Task:
Filter the entries, keeping every line with the string "regions".

(Items from a dataset)
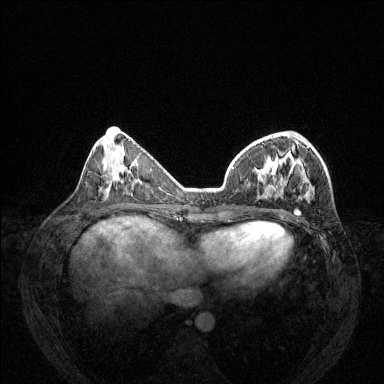
Breast MRI (dynamic contrast-enhanced), one axial slice. Slice 50 of 144 in the series (ordered by position). Dynamic contrast-enhanced series, time point 2 of 6 at this slice position (early post-contrast). 1.5 T. TE 1.7 ms, TR 4.6 ms. 1.2 mm slice thickness. 384 × 384 image matrix, field of view 330 × 330 mm. Female patient.
Annotated regions visible in this slice (semi-automatically segmented with operator editing):
- enhancing-tissue mask used for the functional tumour volume (all voxels passing the contrast-enhancement thresholds inside the analysis volume; usually the tumour): bounding box <232,137,314,215> (left, top, right, bottom; pixels)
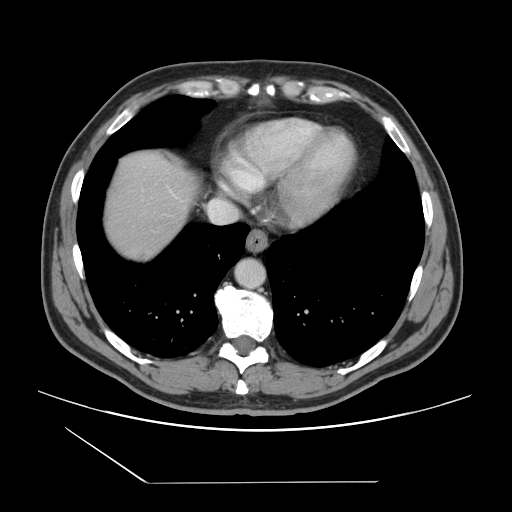
Contrast-enhanced abdominal CT, one axial slice. Position 134 of 157 along the scan axis. Intravenous contrast given. Soft-tissue window (W 400 / L 40 HU). 2.5 mm slice thickness. 512 × 512 image matrix, field of view 407 × 407 mm. Case-level facts recorded for this patient, not image findings: patient: female, age 39 years at operation; diagnosis: colorectal cancer liver metastases, imaged before liver resection; multiple liver metastases: yes; largest metastasis: 5.5 cm.
Annotated regions visible in this slice (manually delineated by an expert):
- liver: bounding box (x1, y1, x2, y2) in pixels: (105, 155, 197, 261)
- planned liver remnant (the part of the liver to remain after resection): (105, 155, 197, 232)
- liver metastasis: (138, 252, 155, 262)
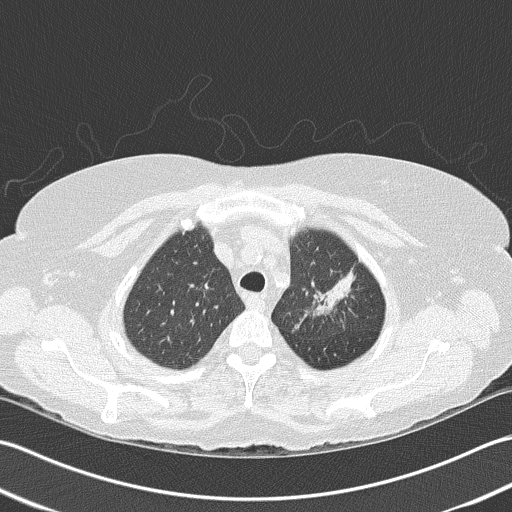
Low-dose screening chest CT, axial slice. First (baseline) screen. Lung window (W 1500 / L -600 HU). Lung (sharp) reconstruction kernel (B50f). Female participant, aged 68 years at enrolment. Former smoker at enrolment.
Expert-annotated lung lesion, bounding box [x1, y1, x2, y2] px = [293, 251, 367, 326]. No non-calcified nodule or mass ≥4 mm was recorded by the screening reader at this exam. Official screen result: negative screen, minor abnormalities not suspicious for lung cancer. Lung cancer was diagnosed 763 days after this screen: adenocarcinoma, NOS, left upper lobe, poorly differentiated (G3), stage IB (AJCC 6th edition), 50 mm at pathology.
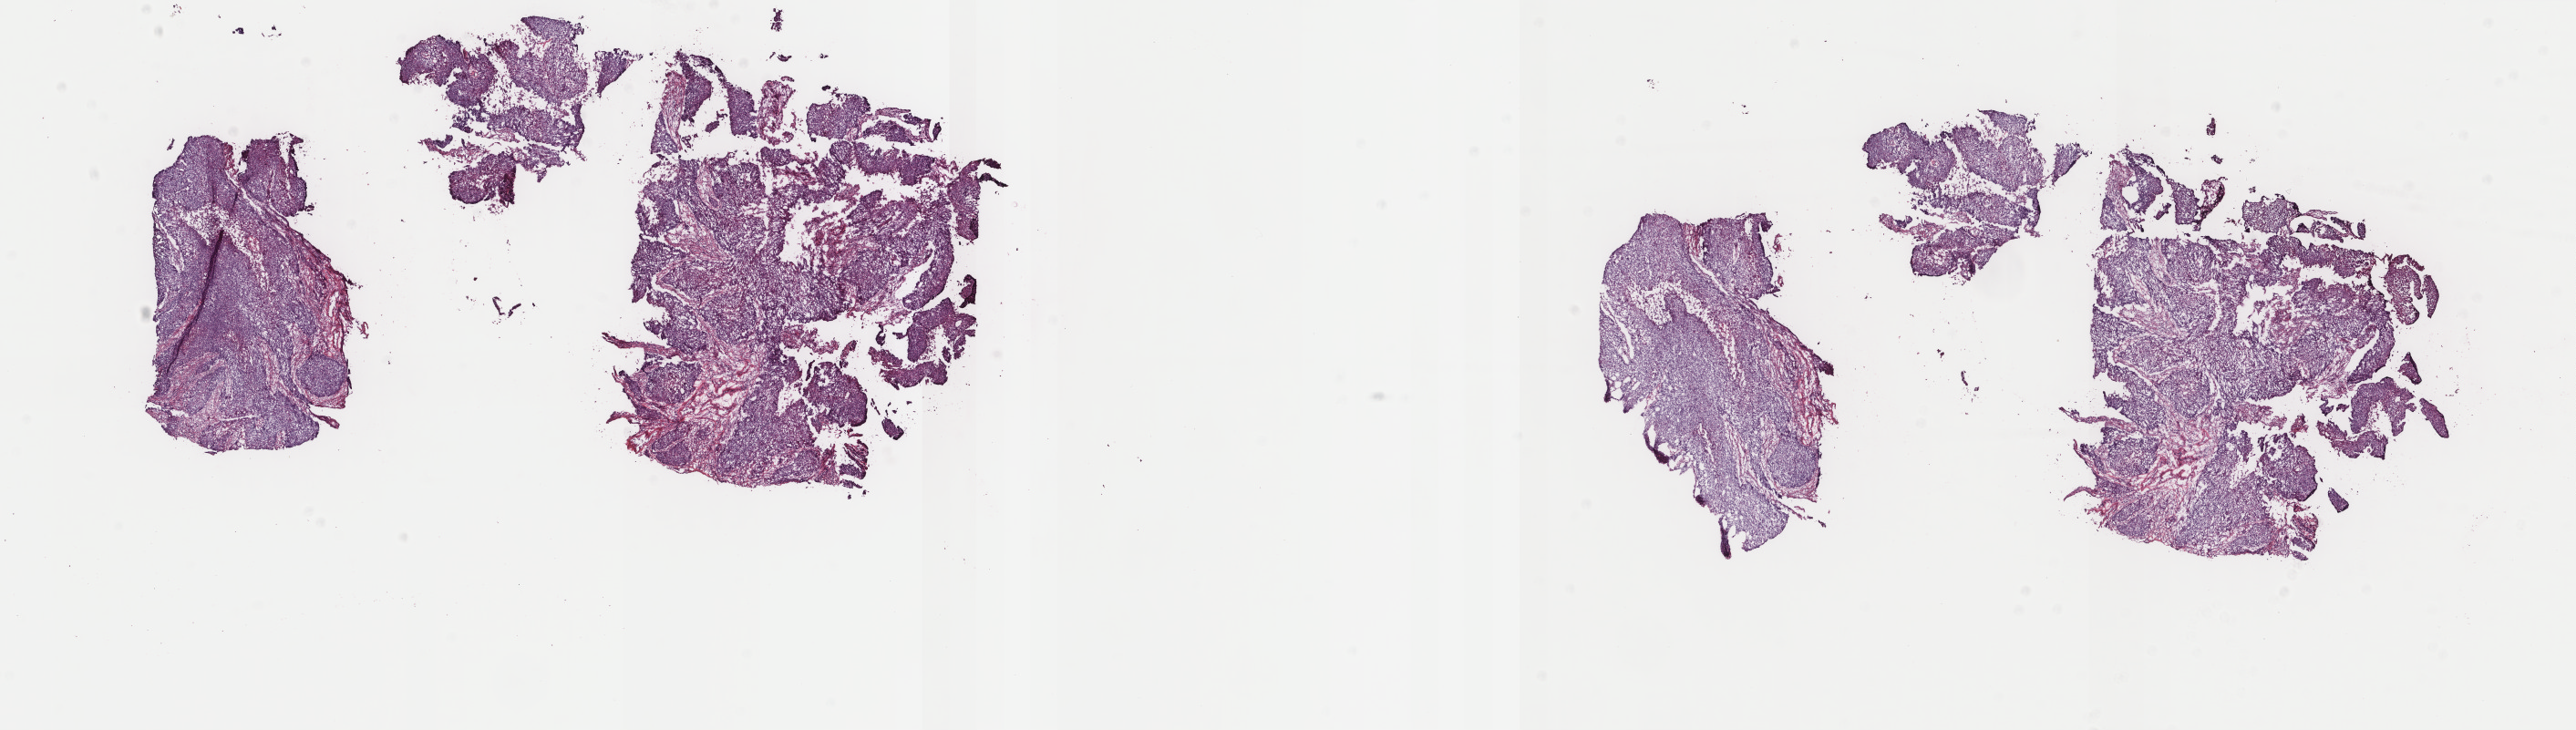
H&E whole-slide image, shown as a low-resolution overview of the whole scanned area (about 22.4 x 6.4 mm, acquisition: 40x scan); frozen section; uterus, primary tumour sample. Female patient; age at initial diagnosis 63 years. Histologic grade: G3 (poorly differentiated). Pathologist review of this section (percent, as recorded): tumour cells 83%, tumour nuclei 90%, normal cells 10%, stromal cells 5%, necrosis 2%. Inflammatory infiltration, as recorded: lymphocyte infiltration 1%, monocyte infiltration 0%, neutrophil infiltration 0%.
Lymph nodes positive (case pathology): 1 of 4 examined. FIGO stage: IIIC. Diagnosis: Endometrioid adenocarcinoma, NOS (endometrium).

Exercise result:
Annotated regions visible in this slice (semi-automatically segmented with operator editing):
Annotated regions visible in this slice (manually delineated by an expert):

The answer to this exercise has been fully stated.